When constructing out from this foundation, I encourage you to comply with the paths of:
- The Pi coding agent, which provides context loading
AGENTS.mdfrom a number of directories, persistent classes you’ll be able to resume and department, and an extensibility system (abilities, extensions, prompts) - OpenClaw, which matches additional: a persistent daemon (always-on, not invoked), chat because the interface (Telegram, WhatsApp, and so on.), file-based continuity (
SOUL.md,MEMORY.md, every day logs), proactive conduct (heartbeats, cron), preintegrated instruments (browser, subagents, gadget management), and the flexibility to message you with out being prompted
Half 2: The search agent
With the intention to actually present you that the agentic loop is what powers any agent, we’ll now construct a search agent (impressed by a podcast I did with search legends John Berryman and Doug Turnbull). We’ll use Gemini for the LLM and Exa for net search. You will discover the code right here.
However first, the astute reader could have an fascinating query: If a coding agent actually is a general-purpose agent, why would anybody need to construct a search agent once we might simply get a coding agent to increase itself and switch itself right into a search agent? Properly, as a result of if you wish to construct a search agent for a enterprise, you’re not going to do it by constructing a coding agent first… So let’s construct it!
Setup
As earlier than, we’ll construct this step-by-step. Begin by creating our venture:

Set GEMINI_API_KEY (from Google AI Studio) and EXA_API_KEY (from exa.ai) as atmosphere variables.
We’ll construct our agent in 4 steps (the identical 4 steps as at all times):
- Hook up our LLM
- Add a instrument (web_search)
- Construct the agentic loop
- Construct the conversational loop
1. Hook up our LLM


2. Add a instrument (web_search)
Gemini can reply from its coaching knowledge, however we don’t need that, man! For present info, it wants to look the net. We’ll give it a web_search instrument that calls Exa.

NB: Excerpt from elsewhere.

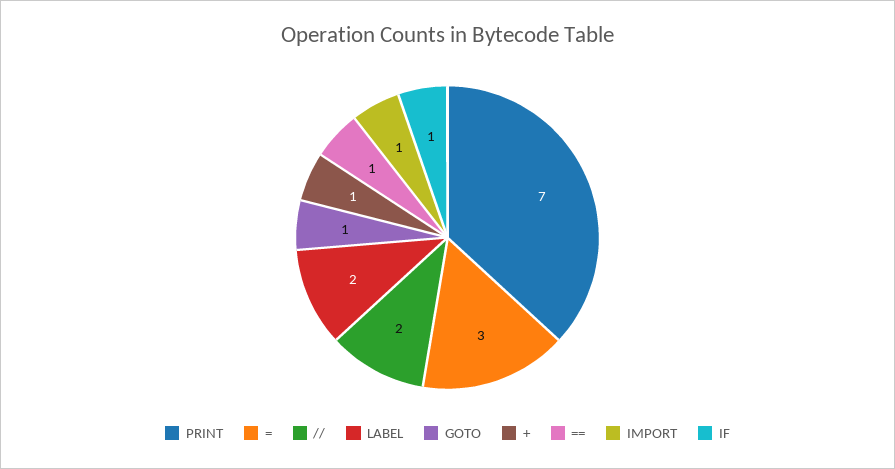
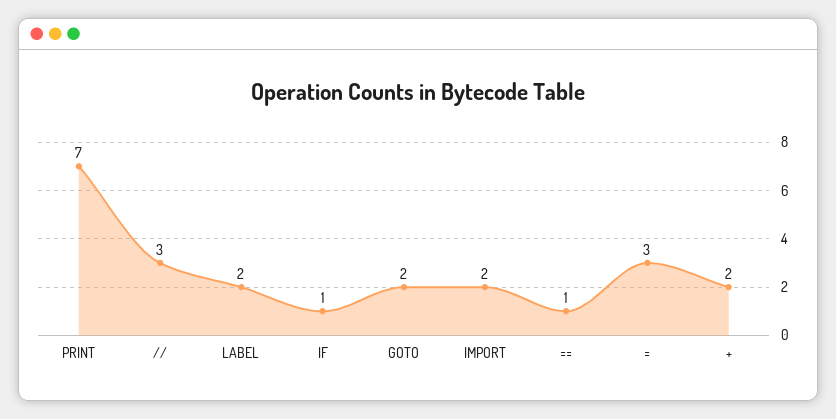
//: 2 -> 3
GOTO: 1 -> 2
+: 1 -> 2
IMPORT: 1 -> 2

The system instruction grounds the mannequin, (ideally) forcing it to look as a substitute of guessing. Word that you could configure Gemini to at all times use web_search, which is 100% reliable, however I wished to indicate the sample that you need to use with any LLM API.
We then ship the instrument name consequence again to Gemini:

3. Construct the agentic loop
Some questions want a number of searches. “Evaluate X and Y” requires trying to find X, then trying to find Y. We’d like a loop that lets Gemini hold looking out till it has sufficient info.


4. Construct the conversational loop
Identical as earlier than: We wish back-and-forth dialog, not one question and exit. Wrap every thing in an outer loop:

Messages persist throughout turns, so follow-up questions have context.
Lengthen it
The sample is similar for each brokers. Add any instrument:
web_searchto the coding agent: Look issues up whereas codingbashto the search agent: Act on what it findsbrowser: Navigate web sitessend_email: Talkdatabase_query: Run SQL
One factor we’ll be doing is exhibiting how common goal a coding agent actually could be. As Armin Ronacher wrote in “Pi: The Minimal Agent Inside OpenClaw”:
Pi’s complete thought is that if you would like the agent to do one thing that it doesn’t do but, you don’t go and obtain an extension or a ability or one thing like this. You ask the agent to increase itself. It celebrates the thought of code writing and working code.
Conclusion
Constructing brokers is easy. The magic isn’t advanced algorithms; it’s the dialog loop and well-designed instruments.
Each brokers comply with the identical sample:
- Hook up the LLM
- Add a instrument (or a number of instruments)
- Construct the agentic loop
- Construct the conversational loop
The one distinction is the instruments.
Thanks to Ivan Leo, Eleanor Berger, Mike Powers, Thomas Wiecki, and Mike Loukides for offering suggestions on drafts of this publish.